In the latest Humane Society of the United States “undercover investigation” they claim that large farming operations are to blame for the emergence and breakout of the Porcine Epidemic Diarrhea virus.
HSUS spokesperson Paul Shapiro says, “These types of facilities, where animals are locked up in extraordinarily stressful, unsanitary conditions where they are nose-to-nose or beak-to-beak, are often incubators for these types of illnesses. Often, when we treat animals like they are unites on a production line – we’re not doing them any favors and we’re not doing ourselves any favors, either.”
AUDIO: Paul Shapiro, HSUS (2:00mp3)
Illinois swine veterinarian Jim Lowe says there is absolutely no science behind that accusation. “PEDv, like in all diseases – the bug doesn’t know the size of the farm,” he says. “It’s an equal opportunity infector of pigs. So age or size – it is non-discriminate.”

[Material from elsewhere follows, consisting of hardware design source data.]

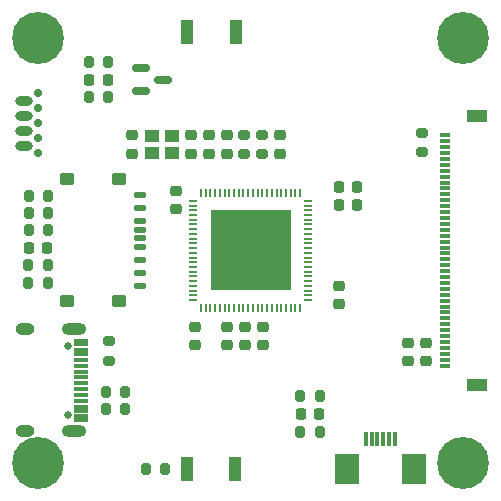
<source format=gts>
%TF.GenerationSoftware,KiCad,Pcbnew,(6.0.1)*%
%TF.CreationDate,2022-02-16T12:07:44+01:00*%
%TF.ProjectId,f1c200s,66316332-3030-4732-9e6b-696361645f70,rev?*%
%TF.SameCoordinates,PX754fbd0PY813b7f0*%
%TF.FileFunction,Soldermask,Top*%
%TF.FilePolarity,Negative*%
%FSLAX46Y46*%
G04 Gerber Fmt 4.6, Leading zero omitted, Abs format (unit mm)*
G04 Created by KiCad (PCBNEW (6.0.1)) date 2022-02-16 12:07:44*
%MOMM*%
%LPD*%
G01*
G04 APERTURE LIST*
G04 Aperture macros list*
%AMRoundRect*
0 Rectangle with rounded corners*
0 $1 Rounding radius*
0 $2 $3 $4 $5 $6 $7 $8 $9 X,Y pos of 4 corners*
0 Add a 4 corners polygon primitive as box body*
4,1,4,$2,$3,$4,$5,$6,$7,$8,$9,$2,$3,0*
0 Add four circle primitives for the rounded corners*
1,1,$1+$1,$2,$3*
1,1,$1+$1,$4,$5*
1,1,$1+$1,$6,$7*
1,1,$1+$1,$8,$9*
0 Add four rect primitives between the rounded corners*
20,1,$1+$1,$2,$3,$4,$5,0*
20,1,$1+$1,$4,$5,$6,$7,0*
20,1,$1+$1,$6,$7,$8,$9,0*
20,1,$1+$1,$8,$9,$2,$3,0*%
G04 Aperture macros list end*
%ADD10RoundRect,0.225000X-0.250000X0.225000X-0.250000X-0.225000X0.250000X-0.225000X0.250000X0.225000X0*%
%ADD11RoundRect,0.225000X0.225000X0.250000X-0.225000X0.250000X-0.225000X-0.250000X0.225000X-0.250000X0*%
%ADD12RoundRect,0.200000X-0.200000X-0.275000X0.200000X-0.275000X0.200000X0.275000X-0.200000X0.275000X0*%
%ADD13R,1.800000X1.100000*%
%ADD14R,0.900000X0.300000*%
%ADD15C,0.700000*%
%ADD16C,4.400000*%
%ADD17RoundRect,0.150000X-0.587500X-0.150000X0.587500X-0.150000X0.587500X0.150000X-0.587500X0.150000X0*%
%ADD18O,1.500000X0.800000*%
%ADD19RoundRect,0.200000X0.200000X0.275000X-0.200000X0.275000X-0.200000X-0.275000X0.200000X-0.275000X0*%
%ADD20RoundRect,0.225000X0.250000X-0.225000X0.250000X0.225000X-0.250000X0.225000X-0.250000X-0.225000X0*%
%ADD21RoundRect,0.200000X0.275000X-0.200000X0.275000X0.200000X-0.275000X0.200000X-0.275000X-0.200000X0*%
%ADD22RoundRect,0.225000X-0.225000X-0.250000X0.225000X-0.250000X0.225000X0.250000X-0.225000X0.250000X0*%
%ADD23RoundRect,0.200000X-0.275000X0.200000X-0.275000X-0.200000X0.275000X-0.200000X0.275000X0.200000X0*%
%ADD24R,2.000000X2.500000*%
%ADD25R,0.300000X1.250000*%
%ADD26R,1.000000X2.000000*%
%ADD27R,1.150000X1.000000*%
%ADD28RoundRect,0.218750X0.218750X0.256250X-0.218750X0.256250X-0.218750X-0.256250X0.218750X-0.256250X0*%
%ADD29C,0.650000*%
%ADD30R,1.150000X0.300000*%
%ADD31O,1.600000X1.000000*%
%ADD32O,2.100000X1.000000*%
%ADD33RoundRect,0.125000X0.375000X-0.125000X0.375000X0.125000X-0.375000X0.125000X-0.375000X-0.125000X0*%
%ADD34RoundRect,0.275000X0.325000X-0.275000X0.325000X0.275000X-0.325000X0.275000X-0.325000X-0.275000X0*%
%ADD35O,0.800000X0.200000*%
%ADD36O,0.200000X0.800000*%
%ADD37R,6.840000X6.840000*%
G04 APERTURE END LIST*
D10*
X22980000Y30260000D03*
X22980000Y28710000D03*
D11*
X3290000Y20735000D03*
X1740000Y20735000D03*
D12*
X8240000Y8560000D03*
X9890000Y8560000D03*
D13*
X39640000Y31860000D03*
X39640000Y9160000D03*
D14*
X36940000Y10760000D03*
X36940000Y11260000D03*
X36940000Y11760000D03*
X36940000Y12260000D03*
X36940000Y12760000D03*
X36940000Y13260000D03*
X36940000Y13760000D03*
X36940000Y14260000D03*
X36940000Y14760000D03*
X36940000Y15260000D03*
X36940000Y15760000D03*
X36940000Y16260000D03*
X36940000Y16760000D03*
X36940000Y17260000D03*
X36940000Y17760000D03*
X36940000Y18260000D03*
X36940000Y18760000D03*
X36940000Y19260000D03*
X36940000Y19760000D03*
X36940000Y20260000D03*
X36940000Y20760000D03*
X36940000Y21260000D03*
X36940000Y21760000D03*
X36940000Y22260000D03*
X36940000Y22760000D03*
X36940000Y23260000D03*
X36940000Y23760000D03*
X36940000Y24260000D03*
X36940000Y24760000D03*
X36940000Y25260000D03*
X36940000Y25760000D03*
X36940000Y26260000D03*
X36940000Y26760000D03*
X36940000Y27260000D03*
X36940000Y27760000D03*
X36940000Y28260000D03*
X36940000Y28760000D03*
X36940000Y29260000D03*
X36940000Y29760000D03*
X36940000Y30260000D03*
D12*
X1690000Y17790000D03*
X3340000Y17790000D03*
D15*
X840000Y38510000D03*
X3656726Y39676726D03*
D16*
X2490000Y38510000D03*
D15*
X3656726Y37343274D03*
X4140000Y38510000D03*
X2490000Y36860000D03*
X1323274Y37343274D03*
X2490000Y40160000D03*
X1323274Y39676726D03*
D17*
X11202500Y35935000D03*
X11202500Y34035000D03*
X13077500Y34985000D03*
D15*
X2470000Y33825000D03*
X2470000Y31285000D03*
X2470000Y32555000D03*
X2470000Y28745000D03*
X2470000Y30015000D03*
D18*
X1315000Y29380000D03*
X1315000Y30650000D03*
X1315000Y31920000D03*
X1315000Y33190000D03*
D10*
X18480000Y30260000D03*
X18480000Y28710000D03*
D15*
X40140000Y2510000D03*
X39656726Y3676726D03*
X37323274Y1343274D03*
X38490000Y4160000D03*
X37323274Y3676726D03*
D16*
X38490000Y2510000D03*
D15*
X36840000Y2510000D03*
X38490000Y860000D03*
X39656726Y1343274D03*
D19*
X8465000Y36485000D03*
X6815000Y36485000D03*
D20*
X15480000Y28710000D03*
X15480000Y30260000D03*
D10*
X33840000Y12685000D03*
X33840000Y11135000D03*
D20*
X10490000Y28705000D03*
X10490000Y30255000D03*
D19*
X13290000Y2010000D03*
X11640000Y2010000D03*
D12*
X1695000Y25150000D03*
X3345000Y25150000D03*
D19*
X8465000Y33485000D03*
X6815000Y33485000D03*
D20*
X21515000Y12485000D03*
X21515000Y14035000D03*
D21*
X35010000Y28815000D03*
X35010000Y30465000D03*
D10*
X16980000Y30260000D03*
X16980000Y28710000D03*
D22*
X24735000Y6680000D03*
X26285000Y6680000D03*
D12*
X8240000Y7085000D03*
X9890000Y7085000D03*
D23*
X21480000Y30310000D03*
X21480000Y28660000D03*
D20*
X18515000Y12485000D03*
X18515000Y14035000D03*
D21*
X8490000Y11185000D03*
X8490000Y12835000D03*
D20*
X15765000Y12485000D03*
X15765000Y14035000D03*
D19*
X26335000Y5170000D03*
X24685000Y5170000D03*
X26335000Y8170000D03*
X24685000Y8170000D03*
D10*
X14190000Y25560000D03*
X14190000Y24010000D03*
D16*
X2490000Y2510000D03*
D15*
X4140000Y2510000D03*
X2490000Y860000D03*
X840000Y2510000D03*
X3656726Y1343274D03*
X1323274Y3676726D03*
X1323274Y1343274D03*
X3656726Y3676726D03*
X2490000Y4160000D03*
D24*
X34340000Y2010000D03*
X28640000Y2010000D03*
D25*
X30240000Y4585000D03*
X30740000Y4585000D03*
X31240000Y4585000D03*
X31740000Y4585000D03*
X32240000Y4585000D03*
X32740000Y4585000D03*
D26*
X15090000Y2010000D03*
X19190000Y2010000D03*
D27*
X12115000Y28780000D03*
X13865000Y28780000D03*
X13865000Y30180000D03*
X12115000Y30180000D03*
D12*
X1690000Y19260000D03*
X3340000Y19260000D03*
D28*
X8427500Y34985000D03*
X6852500Y34985000D03*
D15*
X36840000Y38510000D03*
D16*
X38490000Y38510000D03*
D15*
X38490000Y40160000D03*
X39656726Y39676726D03*
X37323274Y39676726D03*
X38490000Y36860000D03*
X37323274Y37343274D03*
X39656726Y37343274D03*
X40140000Y38510000D03*
D12*
X1695000Y22210000D03*
X3345000Y22210000D03*
D29*
X5035000Y12400000D03*
X5035000Y6620000D03*
D30*
X6100000Y12860000D03*
X6100000Y12060000D03*
X6100000Y10760000D03*
X6100000Y9760000D03*
X6100000Y9260000D03*
X6100000Y8260000D03*
X6100000Y6960000D03*
X6100000Y6160000D03*
X6100000Y6460000D03*
X6100000Y7260000D03*
X6100000Y7760000D03*
X6100000Y8760000D03*
X6100000Y10260000D03*
X6100000Y11260000D03*
X6100000Y11760000D03*
X6100000Y12560000D03*
D31*
X1355000Y5190000D03*
D32*
X5535000Y5190000D03*
D31*
X1355000Y13830000D03*
D32*
X5535000Y13830000D03*
D23*
X19980000Y30310000D03*
X19980000Y28660000D03*
D33*
X11115000Y25235000D03*
X11115000Y24135000D03*
X11115000Y23035000D03*
X11115000Y22285000D03*
X11115000Y20835000D03*
X11115000Y19735000D03*
X11115000Y18635000D03*
X11115000Y17535000D03*
D34*
X9365000Y26560000D03*
X4915000Y16210000D03*
X4915000Y26560000D03*
X9365000Y16210000D03*
D33*
X11115000Y21585000D03*
D12*
X1695000Y23680000D03*
X3345000Y23680000D03*
D20*
X27990000Y15960000D03*
X27990000Y17510000D03*
D10*
X35340000Y12685000D03*
X35340000Y11135000D03*
D35*
X25390000Y16310000D03*
X25390000Y16710000D03*
X25390000Y17110000D03*
X25390000Y17510000D03*
X25390000Y17910000D03*
X25390000Y18310000D03*
X25390000Y18710000D03*
X25390000Y19110000D03*
X25390000Y19510000D03*
X25390000Y19910000D03*
X25390000Y20310000D03*
X25390000Y20710000D03*
X25390000Y21110000D03*
X25390000Y21510000D03*
X25390000Y21910000D03*
X25390000Y22310000D03*
X25390000Y22710000D03*
X25390000Y23110000D03*
X25390000Y23510000D03*
X25390000Y23910000D03*
X25390000Y24310000D03*
X25390000Y24710000D03*
D36*
X24690000Y25410000D03*
X24290000Y25410000D03*
X23890000Y25410000D03*
X23490000Y25410000D03*
X23090000Y25410000D03*
X22690000Y25410000D03*
X22290000Y25410000D03*
X21890000Y25410000D03*
X21490000Y25410000D03*
X21090000Y25410000D03*
X20690000Y25410000D03*
X20290000Y25410000D03*
X19890000Y25410000D03*
X19490000Y25410000D03*
X19090000Y25410000D03*
X18690000Y25410000D03*
X18290000Y25410000D03*
X17890000Y25410000D03*
X17490000Y25410000D03*
X17090000Y25410000D03*
X16690000Y25410000D03*
X16290000Y25410000D03*
D35*
X15590000Y24710000D03*
X15590000Y24310000D03*
X15590000Y23910000D03*
X15590000Y23510000D03*
X15590000Y23110000D03*
X15590000Y22710000D03*
X15590000Y22310000D03*
X15590000Y21910000D03*
X15590000Y21510000D03*
X15590000Y21110000D03*
X15590000Y20710000D03*
X15590000Y20310000D03*
X15590000Y19910000D03*
X15590000Y19510000D03*
X15590000Y19110000D03*
X15590000Y18710000D03*
X15590000Y18310000D03*
X15590000Y17910000D03*
X15590000Y17510000D03*
X15590000Y17110000D03*
X15590000Y16710000D03*
X15590000Y16310000D03*
D36*
X16290000Y15610000D03*
X16690000Y15610000D03*
X17090000Y15610000D03*
X17490000Y15610000D03*
X17890000Y15610000D03*
X18290000Y15610000D03*
X18690000Y15610000D03*
X19090000Y15610000D03*
X19490000Y15610000D03*
X19890000Y15610000D03*
X20290000Y15610000D03*
X20690000Y15610000D03*
X21090000Y15610000D03*
X21490000Y15610000D03*
X21890000Y15610000D03*
X22290000Y15610000D03*
X22690000Y15610000D03*
X23090000Y15610000D03*
X23490000Y15610000D03*
X23890000Y15610000D03*
X24290000Y15610000D03*
X24690000Y15610000D03*
D37*
X20490000Y20510000D03*
D26*
X15140000Y38985000D03*
X19240000Y38985000D03*
D20*
X20015000Y12485000D03*
X20015000Y14035000D03*
D11*
X29515000Y24385000D03*
X27965000Y24385000D03*
X29515000Y25885000D03*
X27965000Y25885000D03*
M02*

</source>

AUDIO: Jim Lowe, Farm Size (3:00mp3)
Lowe tells Brownfield we’re still unsure how the virus got into the country. “We know that it came from China,” he says. “Somehow the virus walked from China to the United States. Big farms had nothing to do with it. Farm size or how we operate farms had nothing to do with how this virus got into the country or how it’s spread.”
And because the spread of PEDv continues at a rapid pace, he says it is vitally important that farms practice strict biosecurity measures.